You should expect a written report from your inspector upon completion of the evaluation. This report may affect the sale or purchase price of your home, so treat it as an important tool for improving the value of your home. Expect the visual inspection to take a few hours. The entire structure of the home will be checked, as well as any outlying structures (pool, etc) that would be included in the value of your home.
Heating and Cooling Systems
The home inspector will examine the HVAC (the heating and cooling systems in your home) – usually the heat pump, gas heater, and air conditioning unit. They will describe the energy source(s) for each unit and the type of unit it is. The inspector will then run the unit as is it intended – usually using the home’s thermostat. They will open the access panels on the unit that are used for homeowner maintenance to inspect and test that they are accessible and do not have any broken parts or hazard potential (such as loose wires or broken fuses) that would cause damage to the house or harm a person.
The inspection does not require the inspection of portable window air conditioning units or ensure that the airflow is uniform throughout the house – simply that the air flow does occur. Due to the amount of education required to merely “understand” the operation of the HVAC equipment, not much beyond the observation that each unit is in working order and operable by a resident is required in the inspection. Full HVAC maintenance requires a background in electrical (supply voltage and control circuits), plumbing and mechanical contracting. If you suspect that there is a problem with the operation of your HVAC unit(s), contact a licensed HVAC technician.

• _Set task_: From the home inspection text, extract the passage from "You should expect" up to and including "in the value of your home.".

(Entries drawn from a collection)
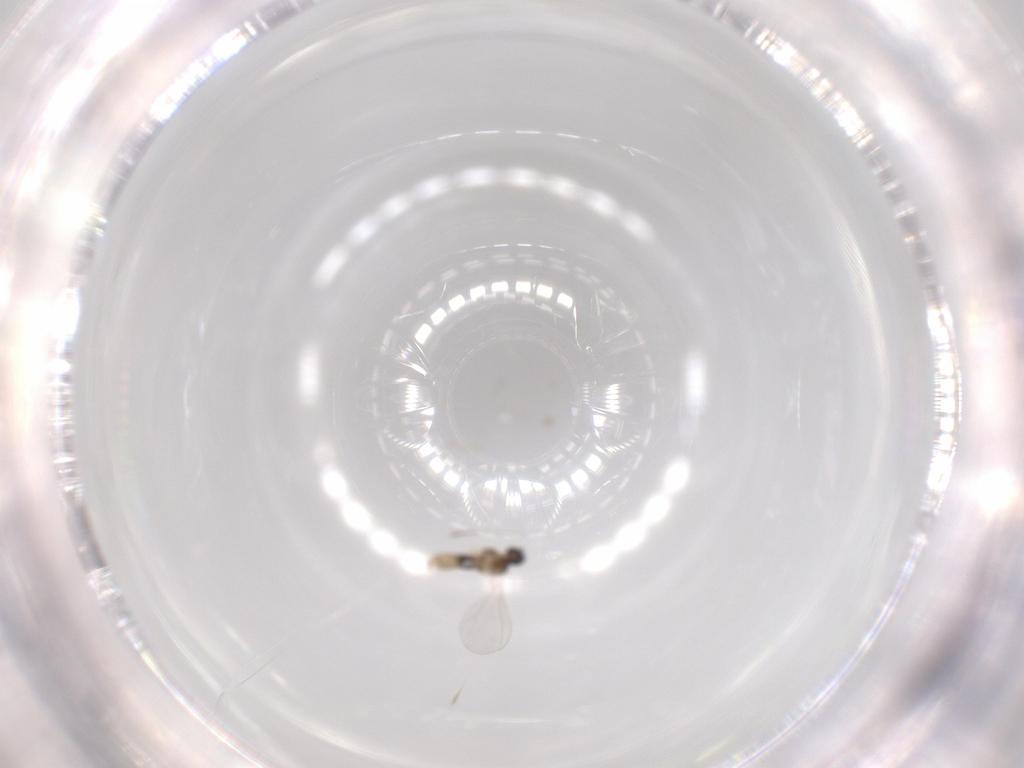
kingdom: Animalia
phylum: Arthropoda
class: Insecta
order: Diptera
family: Cecidomyiidae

• _Expected answer_:
You should expect a written report from your inspector upon completion of the evaluation. This report may affect the sale or purchase price of your home, so treat it as an important tool for improving the value of your home. Expect the visual inspection to take a few hours. The entire structure of the home will be checked, as well as any outlying structures (pool, etc) that would be included in the value of your home.